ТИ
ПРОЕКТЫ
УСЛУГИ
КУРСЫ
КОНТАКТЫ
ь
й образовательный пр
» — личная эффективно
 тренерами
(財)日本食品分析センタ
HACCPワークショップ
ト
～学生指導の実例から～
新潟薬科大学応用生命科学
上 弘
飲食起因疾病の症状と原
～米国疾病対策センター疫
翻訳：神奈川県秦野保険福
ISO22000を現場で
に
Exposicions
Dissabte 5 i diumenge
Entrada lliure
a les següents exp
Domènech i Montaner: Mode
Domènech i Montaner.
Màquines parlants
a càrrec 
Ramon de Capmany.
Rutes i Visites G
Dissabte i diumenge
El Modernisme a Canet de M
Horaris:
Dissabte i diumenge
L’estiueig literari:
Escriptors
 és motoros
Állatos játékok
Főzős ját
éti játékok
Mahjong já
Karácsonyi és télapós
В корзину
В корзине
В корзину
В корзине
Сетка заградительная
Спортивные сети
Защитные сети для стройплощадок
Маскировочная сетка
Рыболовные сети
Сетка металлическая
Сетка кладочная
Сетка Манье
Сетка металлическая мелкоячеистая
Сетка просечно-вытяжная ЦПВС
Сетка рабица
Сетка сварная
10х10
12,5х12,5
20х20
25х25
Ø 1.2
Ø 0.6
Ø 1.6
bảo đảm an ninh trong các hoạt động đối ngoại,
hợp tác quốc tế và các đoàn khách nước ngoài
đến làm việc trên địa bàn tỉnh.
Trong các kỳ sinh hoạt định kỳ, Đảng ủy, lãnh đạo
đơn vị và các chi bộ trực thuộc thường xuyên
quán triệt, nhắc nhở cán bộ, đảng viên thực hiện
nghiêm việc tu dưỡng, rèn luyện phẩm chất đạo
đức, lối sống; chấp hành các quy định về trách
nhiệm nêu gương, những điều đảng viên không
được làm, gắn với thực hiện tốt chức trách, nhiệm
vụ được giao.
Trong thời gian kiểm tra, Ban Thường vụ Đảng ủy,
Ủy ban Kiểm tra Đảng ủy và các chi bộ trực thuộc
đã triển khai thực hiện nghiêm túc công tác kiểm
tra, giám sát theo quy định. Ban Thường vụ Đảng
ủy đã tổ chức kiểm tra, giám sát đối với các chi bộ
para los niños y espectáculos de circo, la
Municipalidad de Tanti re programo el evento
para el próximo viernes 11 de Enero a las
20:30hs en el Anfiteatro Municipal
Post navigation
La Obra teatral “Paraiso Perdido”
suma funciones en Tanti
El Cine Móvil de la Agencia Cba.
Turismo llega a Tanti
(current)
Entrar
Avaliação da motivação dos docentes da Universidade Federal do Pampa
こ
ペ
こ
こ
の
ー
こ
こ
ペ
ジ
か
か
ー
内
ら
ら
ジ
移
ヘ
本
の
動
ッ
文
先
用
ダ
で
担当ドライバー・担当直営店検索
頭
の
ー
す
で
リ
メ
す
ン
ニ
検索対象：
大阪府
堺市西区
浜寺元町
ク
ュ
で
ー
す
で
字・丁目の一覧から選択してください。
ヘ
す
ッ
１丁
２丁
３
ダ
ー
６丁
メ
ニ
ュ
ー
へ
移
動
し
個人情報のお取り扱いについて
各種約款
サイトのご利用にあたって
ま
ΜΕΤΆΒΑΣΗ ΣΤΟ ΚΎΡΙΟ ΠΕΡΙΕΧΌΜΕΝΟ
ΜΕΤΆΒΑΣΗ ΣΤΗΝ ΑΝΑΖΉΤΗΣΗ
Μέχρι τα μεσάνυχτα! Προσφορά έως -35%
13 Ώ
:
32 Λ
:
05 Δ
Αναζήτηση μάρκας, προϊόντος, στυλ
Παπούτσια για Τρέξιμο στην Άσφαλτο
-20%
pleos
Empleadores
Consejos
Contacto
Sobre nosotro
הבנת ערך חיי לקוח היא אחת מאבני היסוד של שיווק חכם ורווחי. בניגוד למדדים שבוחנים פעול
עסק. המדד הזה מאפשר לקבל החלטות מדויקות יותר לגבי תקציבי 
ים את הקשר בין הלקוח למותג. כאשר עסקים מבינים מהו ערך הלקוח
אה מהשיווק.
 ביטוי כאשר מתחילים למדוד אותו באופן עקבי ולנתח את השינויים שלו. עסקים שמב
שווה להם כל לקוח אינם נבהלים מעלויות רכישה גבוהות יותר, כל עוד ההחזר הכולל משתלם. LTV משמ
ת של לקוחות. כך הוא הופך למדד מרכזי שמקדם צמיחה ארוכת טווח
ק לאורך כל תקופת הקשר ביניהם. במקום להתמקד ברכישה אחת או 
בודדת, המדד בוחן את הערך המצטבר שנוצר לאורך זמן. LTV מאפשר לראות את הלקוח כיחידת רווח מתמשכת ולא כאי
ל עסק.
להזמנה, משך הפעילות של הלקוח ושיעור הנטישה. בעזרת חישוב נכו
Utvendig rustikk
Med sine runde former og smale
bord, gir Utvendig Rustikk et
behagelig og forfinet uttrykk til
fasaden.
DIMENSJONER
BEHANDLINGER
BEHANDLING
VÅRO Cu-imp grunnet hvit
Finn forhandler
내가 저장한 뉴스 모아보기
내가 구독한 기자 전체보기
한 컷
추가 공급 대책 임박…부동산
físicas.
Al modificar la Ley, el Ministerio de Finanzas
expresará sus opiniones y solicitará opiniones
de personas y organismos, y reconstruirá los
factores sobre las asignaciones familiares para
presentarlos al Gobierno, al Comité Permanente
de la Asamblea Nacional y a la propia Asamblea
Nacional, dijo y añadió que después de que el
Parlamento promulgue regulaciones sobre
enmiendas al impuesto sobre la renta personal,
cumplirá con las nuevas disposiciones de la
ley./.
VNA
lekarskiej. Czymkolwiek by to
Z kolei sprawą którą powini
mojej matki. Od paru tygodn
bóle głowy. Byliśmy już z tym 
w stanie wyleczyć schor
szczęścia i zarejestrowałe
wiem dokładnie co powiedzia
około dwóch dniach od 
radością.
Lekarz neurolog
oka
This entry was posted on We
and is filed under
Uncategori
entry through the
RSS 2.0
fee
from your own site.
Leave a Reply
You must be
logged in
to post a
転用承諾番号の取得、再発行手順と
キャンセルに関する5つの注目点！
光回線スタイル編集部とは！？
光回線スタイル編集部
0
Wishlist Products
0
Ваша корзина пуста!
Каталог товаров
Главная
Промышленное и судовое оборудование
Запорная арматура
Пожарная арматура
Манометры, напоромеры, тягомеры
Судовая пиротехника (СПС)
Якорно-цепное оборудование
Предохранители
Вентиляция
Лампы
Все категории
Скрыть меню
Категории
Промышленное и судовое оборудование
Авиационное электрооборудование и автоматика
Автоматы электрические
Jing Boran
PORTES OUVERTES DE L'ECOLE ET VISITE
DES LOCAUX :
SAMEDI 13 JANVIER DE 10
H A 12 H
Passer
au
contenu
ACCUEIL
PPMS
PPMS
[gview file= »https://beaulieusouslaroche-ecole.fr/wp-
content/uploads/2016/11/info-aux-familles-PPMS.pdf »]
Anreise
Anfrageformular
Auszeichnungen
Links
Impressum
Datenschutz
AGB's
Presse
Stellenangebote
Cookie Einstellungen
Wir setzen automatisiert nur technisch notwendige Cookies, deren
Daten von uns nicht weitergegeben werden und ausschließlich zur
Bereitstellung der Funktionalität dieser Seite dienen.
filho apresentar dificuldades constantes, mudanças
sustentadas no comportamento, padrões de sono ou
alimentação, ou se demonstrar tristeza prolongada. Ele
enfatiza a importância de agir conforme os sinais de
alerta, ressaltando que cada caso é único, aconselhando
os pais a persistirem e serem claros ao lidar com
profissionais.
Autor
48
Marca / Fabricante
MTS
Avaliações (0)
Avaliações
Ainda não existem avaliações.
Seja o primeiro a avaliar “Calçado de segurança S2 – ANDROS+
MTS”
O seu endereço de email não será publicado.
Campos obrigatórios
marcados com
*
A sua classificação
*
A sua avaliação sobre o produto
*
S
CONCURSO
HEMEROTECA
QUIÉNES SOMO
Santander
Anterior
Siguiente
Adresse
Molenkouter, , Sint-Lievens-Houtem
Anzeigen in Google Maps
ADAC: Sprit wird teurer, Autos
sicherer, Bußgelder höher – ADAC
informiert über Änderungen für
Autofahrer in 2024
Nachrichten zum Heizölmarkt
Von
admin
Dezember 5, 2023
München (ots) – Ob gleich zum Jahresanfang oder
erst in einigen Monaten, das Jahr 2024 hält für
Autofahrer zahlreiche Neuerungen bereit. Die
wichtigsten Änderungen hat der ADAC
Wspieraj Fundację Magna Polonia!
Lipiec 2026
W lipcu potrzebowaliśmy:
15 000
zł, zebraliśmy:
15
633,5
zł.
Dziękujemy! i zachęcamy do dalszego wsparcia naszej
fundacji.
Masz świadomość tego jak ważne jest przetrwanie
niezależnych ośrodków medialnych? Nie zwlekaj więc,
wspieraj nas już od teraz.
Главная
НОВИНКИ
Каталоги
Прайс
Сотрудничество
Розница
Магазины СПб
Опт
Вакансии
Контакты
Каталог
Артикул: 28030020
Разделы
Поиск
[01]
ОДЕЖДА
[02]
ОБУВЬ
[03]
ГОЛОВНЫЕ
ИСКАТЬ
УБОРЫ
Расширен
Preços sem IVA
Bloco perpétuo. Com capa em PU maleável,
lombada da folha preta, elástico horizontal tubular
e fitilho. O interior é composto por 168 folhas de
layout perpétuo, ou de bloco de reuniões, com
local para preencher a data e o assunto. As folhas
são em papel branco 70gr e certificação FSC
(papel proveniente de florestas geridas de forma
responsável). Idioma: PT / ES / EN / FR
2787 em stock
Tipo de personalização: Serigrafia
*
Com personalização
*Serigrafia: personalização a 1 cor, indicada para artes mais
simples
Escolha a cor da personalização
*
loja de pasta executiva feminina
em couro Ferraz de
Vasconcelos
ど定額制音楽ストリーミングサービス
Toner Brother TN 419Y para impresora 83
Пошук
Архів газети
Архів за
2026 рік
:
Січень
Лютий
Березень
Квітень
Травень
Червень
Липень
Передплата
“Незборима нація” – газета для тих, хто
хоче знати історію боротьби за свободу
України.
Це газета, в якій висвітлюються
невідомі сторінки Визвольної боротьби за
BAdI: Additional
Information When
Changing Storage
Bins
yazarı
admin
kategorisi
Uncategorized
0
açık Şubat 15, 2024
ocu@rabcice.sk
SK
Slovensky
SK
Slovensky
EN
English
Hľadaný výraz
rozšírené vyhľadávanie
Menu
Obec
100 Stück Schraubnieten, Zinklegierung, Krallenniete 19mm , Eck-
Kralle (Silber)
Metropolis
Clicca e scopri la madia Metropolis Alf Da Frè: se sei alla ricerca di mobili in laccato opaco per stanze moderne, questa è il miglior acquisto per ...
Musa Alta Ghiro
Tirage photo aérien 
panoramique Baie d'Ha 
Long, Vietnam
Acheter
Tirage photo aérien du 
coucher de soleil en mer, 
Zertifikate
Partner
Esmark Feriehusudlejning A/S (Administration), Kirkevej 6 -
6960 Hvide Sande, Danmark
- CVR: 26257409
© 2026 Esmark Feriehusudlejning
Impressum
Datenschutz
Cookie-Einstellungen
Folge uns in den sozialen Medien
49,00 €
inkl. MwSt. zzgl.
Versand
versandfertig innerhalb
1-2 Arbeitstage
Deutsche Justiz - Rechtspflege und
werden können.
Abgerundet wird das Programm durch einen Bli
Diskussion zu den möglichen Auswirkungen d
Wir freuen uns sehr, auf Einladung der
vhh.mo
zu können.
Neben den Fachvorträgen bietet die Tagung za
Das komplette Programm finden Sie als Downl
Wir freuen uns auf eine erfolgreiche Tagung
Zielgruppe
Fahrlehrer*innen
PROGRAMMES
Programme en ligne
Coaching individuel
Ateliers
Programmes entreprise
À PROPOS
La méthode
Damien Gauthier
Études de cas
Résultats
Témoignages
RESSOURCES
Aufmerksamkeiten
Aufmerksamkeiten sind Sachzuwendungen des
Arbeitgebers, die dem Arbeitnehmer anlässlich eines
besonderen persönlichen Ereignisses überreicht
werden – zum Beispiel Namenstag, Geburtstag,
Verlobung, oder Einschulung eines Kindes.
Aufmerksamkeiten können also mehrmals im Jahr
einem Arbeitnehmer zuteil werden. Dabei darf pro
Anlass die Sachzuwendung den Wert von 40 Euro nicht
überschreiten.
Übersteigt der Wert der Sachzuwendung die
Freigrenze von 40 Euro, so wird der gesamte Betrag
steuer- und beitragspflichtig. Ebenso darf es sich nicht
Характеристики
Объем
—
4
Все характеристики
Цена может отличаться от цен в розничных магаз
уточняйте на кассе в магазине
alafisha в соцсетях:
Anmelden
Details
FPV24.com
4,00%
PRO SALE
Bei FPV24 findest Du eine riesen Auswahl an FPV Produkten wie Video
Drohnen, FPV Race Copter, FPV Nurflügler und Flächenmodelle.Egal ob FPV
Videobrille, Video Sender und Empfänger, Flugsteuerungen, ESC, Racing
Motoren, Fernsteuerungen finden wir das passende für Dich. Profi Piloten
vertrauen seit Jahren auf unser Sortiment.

++++++

● **Your instructions**
Please go over the data above and tally every line holding "được"; reply only with the count.

● **Response to the exercise**
2